### [WORK REQUEST 1]
Please print the passage on life's big questions from "There are still" to "to be done.".
### [WORK REQUEST 2]
In the passage on life's big questions, condense the paragraph beginning "With questions like these" into a shorter version that keeps its main facts.

### [SUPPLIED PASSAGE]
I’ve always wondered about deeper questions, though. What are we doing here? Why is there pain? Is there a God? Is there a right or a wrong way to live? Why is it important to treat people with respect? Does anything really matter, one way or the other?

With questions like these, it’s no wonder I majored in philosophy in college. The truth is, these days I don’t wonder quite as much. I haven’t found the answers to the questions; honestly, I’m not sure anyone really has, although there are a bunch of really good ideas out there. The reason I don’t think about these questions as much is because I focus so much on the day to day activities that distract me from bigger issues. We all do this, to some extent or another. There are errands to run, bills to pay, jobs to be done, children to care for. I can’t ponder my existence right now; we’re out of milk.

There are still those moments, though, when these questions creep in. I’ve actually found that this happens a lot on those rare occasions when I’m watching the news.2 The world is filled with so much negativity that it becomes easy to throw up our hands and ask, “What’s the point?” Why do we bother plugging along through the daily rat race when we don’t even have the reassurance of a delicious wedge of cheese at the end? I may not watch the news much anymore but I still hear and read about violence in small towns like Ferguson, Missouri and in larger areas like the Middle East or the Ukraine. My own opinions about who is wrong or right in any of these conflicts don’t make much of a difference here. What does matter, though, is how we find the strength to get out of bed every morning to do the things that need to be done.

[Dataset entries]
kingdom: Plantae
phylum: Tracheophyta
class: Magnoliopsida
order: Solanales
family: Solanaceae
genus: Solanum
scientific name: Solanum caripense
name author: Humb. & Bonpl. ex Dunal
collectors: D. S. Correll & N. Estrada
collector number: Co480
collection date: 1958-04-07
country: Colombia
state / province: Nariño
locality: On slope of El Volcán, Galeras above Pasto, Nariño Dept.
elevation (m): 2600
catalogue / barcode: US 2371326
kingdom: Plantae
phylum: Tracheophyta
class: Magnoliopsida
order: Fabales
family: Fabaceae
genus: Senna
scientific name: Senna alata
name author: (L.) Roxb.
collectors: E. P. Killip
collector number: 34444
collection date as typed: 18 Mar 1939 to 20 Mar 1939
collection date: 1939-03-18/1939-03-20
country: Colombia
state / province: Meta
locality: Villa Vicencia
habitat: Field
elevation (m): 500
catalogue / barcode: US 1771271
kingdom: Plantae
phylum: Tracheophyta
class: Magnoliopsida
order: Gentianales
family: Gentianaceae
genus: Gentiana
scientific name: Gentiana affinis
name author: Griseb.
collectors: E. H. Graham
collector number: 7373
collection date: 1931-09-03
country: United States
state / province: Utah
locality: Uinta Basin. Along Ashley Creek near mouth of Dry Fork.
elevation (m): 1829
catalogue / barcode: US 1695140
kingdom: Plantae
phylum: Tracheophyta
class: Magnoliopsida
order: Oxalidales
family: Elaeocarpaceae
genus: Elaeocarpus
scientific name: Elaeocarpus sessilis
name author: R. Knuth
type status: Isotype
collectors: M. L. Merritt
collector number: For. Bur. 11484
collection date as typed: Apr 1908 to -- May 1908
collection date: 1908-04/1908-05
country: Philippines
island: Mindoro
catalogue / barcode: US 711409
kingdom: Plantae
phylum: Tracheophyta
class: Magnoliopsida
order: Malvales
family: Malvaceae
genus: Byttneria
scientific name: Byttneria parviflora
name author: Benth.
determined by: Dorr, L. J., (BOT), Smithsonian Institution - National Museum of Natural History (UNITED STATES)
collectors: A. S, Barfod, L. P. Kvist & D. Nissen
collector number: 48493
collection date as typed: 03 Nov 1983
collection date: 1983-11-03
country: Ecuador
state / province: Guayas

### [ANSWER SECTION 1]
There are still those moments, though, when these questions creep in. I’ve actually found that this happens a lot on those rare occasions when I’m watching the news.2 The world is filled with so much negativity that it becomes easy to throw up our hands and ask, “What’s the point?” Why do we bother plugging along through the daily rat race when we don’t even have the reassurance of a delicious wedge of cheese at the end? I may not watch the news much anymore but I still hear and read about violence in small towns like Ferguson, Missouri and in larger areas like the Middle East or the Ukraine. My own opinions about who is wrong or right in any of these conflicts don’t make much of a difference here. What does matter, though, is how we find the strength to get out of bed every morning to do the things that need to be done.

### [ANSWER SECTION 2]
Those questions led me to major in philosophy in college. I wonder less now. That isn't because I've found the answers; I doubt anyone has, though there are many good ideas. Daily tasks like errands, bills, jobs and caring for children pull my attention away from bigger issues, as they do for everyone to some degree. I can't ponder my existence when we're out of milk.